# Now You Can Call It S'COOL BUS



## Joe65SkylarkGS (Feb 15, 2010)

Now it's packing some heat. Tweaked Original Blue Drag Arm Aurora Chassis. 

Since I added more air in via the new tunnel ram air, I needed better breathing so out with the long cumbersome AW exhaust and got me some 4 inch brass pipes coming right out the side of the engine compartment. I added these sweet machined Aluminum's I got from that awsome dude on feepay, Super light weight's up front and made it as low as I could!! The paint and body is what it is for now. Are they ever really done??

Now it's a S'COOL BUS


P.S. excuse my crappy quality pictures. I swear I am opening a shop soon and will start using my camera instead of my cell.:wave:


----------



## Joe65SkylarkGS (Feb 15, 2010)

If I had a good shot you could see the angle on the tips of the stacks.

I need to get better pictures


----------



## tjd241 (Jan 25, 2004)

*Question Joe...*



Joe65SkylarkGS said:


> I added these sweet machined Aluminum's I got from that awsome dude on feepay


Who is selling those doggie dishes?


----------



## bobhch (Apr 22, 2007)

Sooooooooooooo Kewl Bus!! 

These busses are so much fun & now a Joe65SkylarkGS version is even Kewler...

The pipes with angle tips up front are a great idea. 

This thing looks tough. This was one of my favorite 1/24th model kits I built as a kid.....Bad Azz man!

Bob...get on the bus...zilla


----------



## Super Coupe (Feb 16, 2010)

Is this the bus to take to the new drag strip? Looks great. Tom


----------



## slotcarman12078 (Oct 3, 2008)

WTG Joe!!!! Great job lowering, and modifying!! Them aluminum tubes rock!! Sweeet!! :thumbsup::thumbsup:


----------



## Hilltop Raceway (Feb 12, 2006)

That's too s'cool!!! Aluminums look great on there!!! RM


----------



## slotto (Feb 9, 2010)

Great bus Joe


----------



## Joe65SkylarkGS (Feb 15, 2010)

You guys are making me smile Seriously thank you. :hat:

The wheel guy curently doesn't have anything up for sale. 

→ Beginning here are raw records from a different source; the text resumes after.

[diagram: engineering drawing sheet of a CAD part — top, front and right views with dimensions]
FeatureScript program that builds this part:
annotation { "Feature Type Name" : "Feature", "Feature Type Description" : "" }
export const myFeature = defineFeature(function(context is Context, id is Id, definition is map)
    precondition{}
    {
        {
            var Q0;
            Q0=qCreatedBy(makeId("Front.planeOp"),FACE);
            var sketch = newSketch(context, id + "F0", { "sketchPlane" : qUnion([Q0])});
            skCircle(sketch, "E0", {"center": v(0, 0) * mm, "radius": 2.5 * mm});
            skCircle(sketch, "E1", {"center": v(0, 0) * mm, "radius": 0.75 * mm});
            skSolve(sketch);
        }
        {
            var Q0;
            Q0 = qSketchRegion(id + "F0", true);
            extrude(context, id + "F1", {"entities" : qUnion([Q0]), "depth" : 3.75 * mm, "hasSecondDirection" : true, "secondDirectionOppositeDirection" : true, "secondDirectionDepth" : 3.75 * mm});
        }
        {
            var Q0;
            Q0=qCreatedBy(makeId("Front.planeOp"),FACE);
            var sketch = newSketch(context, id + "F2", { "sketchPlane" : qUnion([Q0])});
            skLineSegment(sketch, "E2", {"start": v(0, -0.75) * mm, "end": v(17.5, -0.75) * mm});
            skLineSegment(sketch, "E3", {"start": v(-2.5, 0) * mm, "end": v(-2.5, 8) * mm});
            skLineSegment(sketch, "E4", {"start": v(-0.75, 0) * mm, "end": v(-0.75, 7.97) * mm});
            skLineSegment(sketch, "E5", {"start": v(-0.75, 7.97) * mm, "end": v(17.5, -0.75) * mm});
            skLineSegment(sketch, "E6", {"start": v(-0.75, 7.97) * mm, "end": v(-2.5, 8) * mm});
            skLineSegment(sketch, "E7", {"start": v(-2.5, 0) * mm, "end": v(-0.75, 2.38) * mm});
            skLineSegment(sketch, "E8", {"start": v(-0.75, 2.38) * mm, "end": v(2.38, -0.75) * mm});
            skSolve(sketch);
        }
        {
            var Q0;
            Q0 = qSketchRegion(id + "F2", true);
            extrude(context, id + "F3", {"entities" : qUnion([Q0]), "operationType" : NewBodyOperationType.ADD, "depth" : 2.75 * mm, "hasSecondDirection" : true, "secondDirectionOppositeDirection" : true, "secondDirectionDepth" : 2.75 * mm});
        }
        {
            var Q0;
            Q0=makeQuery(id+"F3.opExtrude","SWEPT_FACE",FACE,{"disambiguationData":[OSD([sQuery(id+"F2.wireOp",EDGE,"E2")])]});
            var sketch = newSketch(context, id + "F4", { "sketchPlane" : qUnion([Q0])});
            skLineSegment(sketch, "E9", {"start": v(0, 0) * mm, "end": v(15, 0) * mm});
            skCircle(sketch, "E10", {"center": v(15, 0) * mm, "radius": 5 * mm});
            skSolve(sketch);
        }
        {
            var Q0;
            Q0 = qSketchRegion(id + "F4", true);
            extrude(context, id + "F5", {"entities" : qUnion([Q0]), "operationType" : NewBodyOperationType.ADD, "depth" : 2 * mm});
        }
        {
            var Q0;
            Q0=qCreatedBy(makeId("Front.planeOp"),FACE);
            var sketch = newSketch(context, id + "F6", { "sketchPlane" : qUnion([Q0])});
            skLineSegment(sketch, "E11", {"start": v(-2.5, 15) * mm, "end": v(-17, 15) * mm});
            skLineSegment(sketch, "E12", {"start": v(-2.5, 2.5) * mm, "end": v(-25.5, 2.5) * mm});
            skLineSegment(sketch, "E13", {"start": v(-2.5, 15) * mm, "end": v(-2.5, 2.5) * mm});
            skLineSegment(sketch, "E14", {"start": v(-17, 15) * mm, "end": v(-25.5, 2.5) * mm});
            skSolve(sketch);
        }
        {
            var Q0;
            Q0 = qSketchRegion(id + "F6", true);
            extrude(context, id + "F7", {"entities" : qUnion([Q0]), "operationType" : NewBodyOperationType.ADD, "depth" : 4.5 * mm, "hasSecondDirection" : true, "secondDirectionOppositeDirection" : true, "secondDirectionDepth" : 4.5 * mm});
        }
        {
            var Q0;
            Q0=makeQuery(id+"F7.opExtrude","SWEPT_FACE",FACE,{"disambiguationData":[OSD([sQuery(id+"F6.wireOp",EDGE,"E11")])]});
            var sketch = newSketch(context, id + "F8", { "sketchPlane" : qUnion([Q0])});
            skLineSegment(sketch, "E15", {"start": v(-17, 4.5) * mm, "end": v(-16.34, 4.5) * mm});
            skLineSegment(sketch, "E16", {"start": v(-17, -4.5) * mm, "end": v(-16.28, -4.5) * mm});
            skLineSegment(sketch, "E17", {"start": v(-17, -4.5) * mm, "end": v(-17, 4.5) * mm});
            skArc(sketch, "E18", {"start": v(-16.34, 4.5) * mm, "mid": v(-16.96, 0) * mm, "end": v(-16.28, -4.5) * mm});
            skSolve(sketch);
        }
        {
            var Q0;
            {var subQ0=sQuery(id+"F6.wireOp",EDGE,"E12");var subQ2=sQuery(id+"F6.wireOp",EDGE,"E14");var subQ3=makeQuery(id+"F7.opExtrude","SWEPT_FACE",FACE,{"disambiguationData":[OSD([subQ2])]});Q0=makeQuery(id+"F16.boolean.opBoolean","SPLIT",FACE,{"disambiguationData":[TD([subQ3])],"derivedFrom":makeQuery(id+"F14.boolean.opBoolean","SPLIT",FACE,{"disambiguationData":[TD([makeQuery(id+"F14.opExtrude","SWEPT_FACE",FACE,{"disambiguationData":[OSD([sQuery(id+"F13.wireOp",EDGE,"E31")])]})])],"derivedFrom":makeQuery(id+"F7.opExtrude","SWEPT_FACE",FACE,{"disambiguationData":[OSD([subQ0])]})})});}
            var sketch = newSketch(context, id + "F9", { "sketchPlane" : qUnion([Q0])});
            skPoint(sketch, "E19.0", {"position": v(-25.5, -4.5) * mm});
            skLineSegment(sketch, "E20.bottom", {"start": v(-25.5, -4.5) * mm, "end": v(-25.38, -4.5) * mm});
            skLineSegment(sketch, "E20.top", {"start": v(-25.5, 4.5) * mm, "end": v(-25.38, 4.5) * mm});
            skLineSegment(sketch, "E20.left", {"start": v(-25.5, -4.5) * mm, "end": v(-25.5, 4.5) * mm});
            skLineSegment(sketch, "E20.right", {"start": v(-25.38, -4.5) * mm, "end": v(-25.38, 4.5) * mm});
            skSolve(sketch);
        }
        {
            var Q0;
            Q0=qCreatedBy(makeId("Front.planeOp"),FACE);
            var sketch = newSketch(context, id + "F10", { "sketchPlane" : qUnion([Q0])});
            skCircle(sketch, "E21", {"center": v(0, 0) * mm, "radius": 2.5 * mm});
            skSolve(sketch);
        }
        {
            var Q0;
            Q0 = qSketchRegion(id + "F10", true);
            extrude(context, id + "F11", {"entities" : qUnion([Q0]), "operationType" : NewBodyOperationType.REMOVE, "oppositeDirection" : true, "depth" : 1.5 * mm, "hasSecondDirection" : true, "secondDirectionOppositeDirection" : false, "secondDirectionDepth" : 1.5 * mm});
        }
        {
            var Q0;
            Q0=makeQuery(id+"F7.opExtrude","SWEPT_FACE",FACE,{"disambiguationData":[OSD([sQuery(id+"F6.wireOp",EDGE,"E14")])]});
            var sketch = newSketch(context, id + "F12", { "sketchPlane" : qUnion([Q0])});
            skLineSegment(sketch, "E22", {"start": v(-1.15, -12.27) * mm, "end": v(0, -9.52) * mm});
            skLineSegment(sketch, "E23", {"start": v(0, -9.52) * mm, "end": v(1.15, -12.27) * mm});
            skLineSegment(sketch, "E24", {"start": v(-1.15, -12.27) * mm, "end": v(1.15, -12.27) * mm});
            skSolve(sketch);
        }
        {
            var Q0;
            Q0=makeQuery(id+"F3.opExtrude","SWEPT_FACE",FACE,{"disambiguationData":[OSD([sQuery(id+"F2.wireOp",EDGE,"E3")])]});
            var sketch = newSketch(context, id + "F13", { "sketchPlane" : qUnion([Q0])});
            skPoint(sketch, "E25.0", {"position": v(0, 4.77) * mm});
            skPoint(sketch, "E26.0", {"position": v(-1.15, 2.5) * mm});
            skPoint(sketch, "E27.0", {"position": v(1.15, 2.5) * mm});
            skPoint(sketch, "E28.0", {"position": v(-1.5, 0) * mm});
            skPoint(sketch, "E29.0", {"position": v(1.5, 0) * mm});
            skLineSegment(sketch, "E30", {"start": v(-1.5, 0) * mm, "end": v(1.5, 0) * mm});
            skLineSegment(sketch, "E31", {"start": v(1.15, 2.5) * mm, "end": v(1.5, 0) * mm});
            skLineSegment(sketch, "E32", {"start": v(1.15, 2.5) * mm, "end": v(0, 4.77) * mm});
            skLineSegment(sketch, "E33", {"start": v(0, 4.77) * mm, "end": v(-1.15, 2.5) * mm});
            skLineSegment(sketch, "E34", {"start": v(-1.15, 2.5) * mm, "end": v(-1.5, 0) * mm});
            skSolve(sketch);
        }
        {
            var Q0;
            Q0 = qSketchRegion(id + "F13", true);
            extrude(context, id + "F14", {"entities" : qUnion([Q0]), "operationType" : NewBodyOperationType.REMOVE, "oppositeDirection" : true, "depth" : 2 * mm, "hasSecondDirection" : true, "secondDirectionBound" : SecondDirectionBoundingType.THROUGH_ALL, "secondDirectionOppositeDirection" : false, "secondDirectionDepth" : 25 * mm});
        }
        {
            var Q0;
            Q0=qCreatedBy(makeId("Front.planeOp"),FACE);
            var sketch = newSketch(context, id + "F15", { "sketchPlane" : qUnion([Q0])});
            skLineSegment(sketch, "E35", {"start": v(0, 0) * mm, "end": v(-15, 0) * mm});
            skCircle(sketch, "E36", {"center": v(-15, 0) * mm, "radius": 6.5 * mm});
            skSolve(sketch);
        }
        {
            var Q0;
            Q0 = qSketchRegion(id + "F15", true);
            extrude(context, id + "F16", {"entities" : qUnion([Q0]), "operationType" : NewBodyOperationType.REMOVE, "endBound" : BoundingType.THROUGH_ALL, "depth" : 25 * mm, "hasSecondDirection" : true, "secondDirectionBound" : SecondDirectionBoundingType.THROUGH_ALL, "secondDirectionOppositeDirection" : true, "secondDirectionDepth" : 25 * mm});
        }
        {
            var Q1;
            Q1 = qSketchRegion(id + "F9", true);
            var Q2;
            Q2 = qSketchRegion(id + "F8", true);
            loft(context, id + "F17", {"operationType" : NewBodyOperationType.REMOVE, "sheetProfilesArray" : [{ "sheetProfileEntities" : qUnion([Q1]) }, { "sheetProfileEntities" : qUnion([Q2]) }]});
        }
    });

Here is his id: slot_car_device

He sells them for all the tjets. AFX, G-Plus, and the monsters for the specialty like on the new improved bus. Usually opening bid of 15.99 to 19.99 for all 4. They are not cheap!! When I win a set, I email him and he will give me whatever I need. I tried to get him on here to post but no good.


----------



## roadrner (Jul 21, 1999)

Great set of stacks! :thumbsup::thumbsup: rr


----------



## Joe65SkylarkGS (Feb 15, 2010)

roadrner said:


> Great set of stacks! :thumbsup::thumbsup: rr


Big Al has got the correct set of stacks now. They look about an 8 inch pipe to me.:thumbsup: And the new exhaust has made a jump in HP so this bus is proving to be one of my fastest so far on the new Strip. No kidding this baby hauls a$$!!!!!

He got some sponsers on board too now.


----------



## videojimmy (Jan 12, 2006)

I really like it!


----------



## Hilltop Raceway (Feb 12, 2006)

Cool schoolin!!! How's about some zoom in action there Joe??? RM


----------



## Joe65SkylarkGS (Feb 15, 2010)

Hilltop Raceway said:


> Cool schoolin!!! How's about some zoom in action there Joe??? RM



Ok I finally got the camera out. Hows this look??


----------



## Rolls (Jan 1, 2010)

Now I can see it better, so now I like it even better!! Now that's a picture!!! Great work, Joe -- on this and the goat. Good things happening at Sky High!


----------



## Hilltop Raceway (Feb 12, 2006)

Much better!!! Thanks...RM


----------



## win43 (Aug 28, 2006)

tjd241 said:


> Who is selling those doggie dishes?


Jeff sells these on Ebay. You can also email him at: 
[email protected] 

Not sure about prices, it's been awhile since i've bought from him.

COOL S'COOL BUS !!!!!!


----------